* **TASK PROMPT**
Reproduce every line of the data below word for word, keeping the original order.

* **RAW RECORDS**

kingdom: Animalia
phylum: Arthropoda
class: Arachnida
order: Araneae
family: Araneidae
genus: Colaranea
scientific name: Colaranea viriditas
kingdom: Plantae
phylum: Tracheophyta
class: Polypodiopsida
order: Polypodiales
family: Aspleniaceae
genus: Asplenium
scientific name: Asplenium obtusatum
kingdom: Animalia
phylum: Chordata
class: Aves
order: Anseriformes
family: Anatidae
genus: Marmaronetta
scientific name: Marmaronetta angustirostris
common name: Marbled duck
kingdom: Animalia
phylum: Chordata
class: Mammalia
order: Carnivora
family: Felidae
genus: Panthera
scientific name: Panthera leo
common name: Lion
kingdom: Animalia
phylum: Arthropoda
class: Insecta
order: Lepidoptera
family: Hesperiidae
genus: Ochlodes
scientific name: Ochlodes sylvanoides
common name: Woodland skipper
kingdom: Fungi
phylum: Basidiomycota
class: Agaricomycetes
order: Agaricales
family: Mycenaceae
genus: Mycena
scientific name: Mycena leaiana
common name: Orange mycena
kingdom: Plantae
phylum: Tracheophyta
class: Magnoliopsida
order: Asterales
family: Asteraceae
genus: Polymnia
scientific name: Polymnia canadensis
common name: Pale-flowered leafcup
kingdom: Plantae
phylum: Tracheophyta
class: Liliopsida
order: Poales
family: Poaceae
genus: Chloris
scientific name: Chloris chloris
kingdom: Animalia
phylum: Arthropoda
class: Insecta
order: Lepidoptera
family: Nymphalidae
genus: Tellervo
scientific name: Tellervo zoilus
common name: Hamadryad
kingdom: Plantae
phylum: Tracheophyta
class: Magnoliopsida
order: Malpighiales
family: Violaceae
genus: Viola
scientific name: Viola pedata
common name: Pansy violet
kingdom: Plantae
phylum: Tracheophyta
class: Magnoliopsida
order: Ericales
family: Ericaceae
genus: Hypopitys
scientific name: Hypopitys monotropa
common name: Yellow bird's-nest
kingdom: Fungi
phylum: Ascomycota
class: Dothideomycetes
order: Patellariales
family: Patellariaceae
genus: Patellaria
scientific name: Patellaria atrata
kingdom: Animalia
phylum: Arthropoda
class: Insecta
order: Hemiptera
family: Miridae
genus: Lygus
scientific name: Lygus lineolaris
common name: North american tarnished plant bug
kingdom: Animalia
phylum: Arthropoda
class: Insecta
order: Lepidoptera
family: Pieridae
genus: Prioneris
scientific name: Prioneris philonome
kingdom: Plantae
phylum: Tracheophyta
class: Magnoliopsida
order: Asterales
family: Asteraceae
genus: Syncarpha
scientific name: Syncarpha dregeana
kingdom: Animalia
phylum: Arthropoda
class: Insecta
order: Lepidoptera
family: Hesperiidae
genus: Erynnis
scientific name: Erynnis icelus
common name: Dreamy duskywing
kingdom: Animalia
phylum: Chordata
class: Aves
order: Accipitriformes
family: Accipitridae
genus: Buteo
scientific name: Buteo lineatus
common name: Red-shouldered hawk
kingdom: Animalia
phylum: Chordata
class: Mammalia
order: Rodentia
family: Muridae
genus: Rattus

* **SOLVED PROBLEM**
kingdom: Animalia
phylum: Arthropoda
class: Arachnida
order: Araneae
family: Araneidae
genus: Colaranea
scientific name: Colaranea viriditas
kingdom: Plantae
phylum: Tracheophyta
class: Polypodiopsida
order: Polypodiales
family: Aspleniaceae
genus: Asplenium
scientific name: Asplenium obtusatum
kingdom: Animalia
phylum: Chordata
class: Aves
order: Anseriformes
family: Anatidae
genus: Marmaronetta
scientific name: Marmaronetta angustirostris
common name: Marbled duck
kingdom: Animalia
phylum: Chordata
class: Mammalia
order: Carnivora
family: Felidae
genus: Panthera
scientific name: Panthera leo
common name: Lion
kingdom: Animalia
phylum: Arthropoda
class: Insecta
order: Lepidoptera
family: Hesperiidae
genus: Ochlodes
scientific name: Ochlodes sylvanoides
common name: Woodland skipper
kingdom: Fungi
phylum: Basidiomycota
class: Agaricomycetes
order: Agaricales
family: Mycenaceae
genus: Mycena
scientific name: Mycena leaiana
common name: Orange mycena
kingdom: Plantae
phylum: Tracheophyta
class: Magnoliopsida
order: Asterales
family: Asteraceae
genus: Polymnia
scientific name: Polymnia canadensis
common name: Pale-flowered leafcup
kingdom: Plantae
phylum: Tracheophyta
class: Liliopsida
order: Poales
family: Poaceae
genus: Chloris
scientific name: Chloris chloris
kingdom: Animalia
phylum: Arthropoda
class: Insecta
order: Lepidoptera
family: Nymphalidae
genus: Tellervo
scientific name: Tellervo zoilus
common name: Hamadryad
kingdom: Plantae
phylum: Tracheophyta
class: Magnoliopsida
order: Malpighiales
family: Violaceae
genus: Viola
scientific name: Viola pedata
common name: Pansy violet
kingdom: Plantae
phylum: Tracheophyta
class: Magnoliopsida
order: Ericales
family: Ericaceae
genus: Hypopitys
scientific name: Hypopitys monotropa
common name: Yellow bird's-nest
kingdom: Fungi
phylum: Ascomycota
class: Dothideomycetes
order: Patellariales
family: Patellariaceae
genus: Patellaria
scientific name: Patellaria atrata
kingdom: Animalia
phylum: Arthropoda
class: Insecta
order: Hemiptera
family: Miridae
genus: Lygus
scientific name: Lygus lineolaris
common name: North american tarnished plant bug
kingdom: Animalia
phylum: Arthropoda
class: Insecta
order: Lepidoptera
family: Pieridae
genus: Prioneris
scientific name: Prioneris philonome
kingdom: Plantae
phylum: Tracheophyta
class: Magnoliopsida
order: Asterales
family: Asteraceae
genus: Syncarpha
scientific name: Syncarpha dregeana
kingdom: Animalia
phylum: Arthropoda
class: Insecta
order: Lepidoptera
family: Hesperiidae
genus: Erynnis
scientific name: Erynnis icelus
common name: Dreamy duskywing
kingdom: Animalia
phylum: Chordata
class: Aves
order: Accipitriformes
family: Accipitridae
genus: Buteo
scientific name: Buteo lineatus
common name: Red-shouldered hawk
kingdom: Animalia
phylum: Chordata
class: Mammalia
order: Rodentia
family: Muridae
genus: Rattus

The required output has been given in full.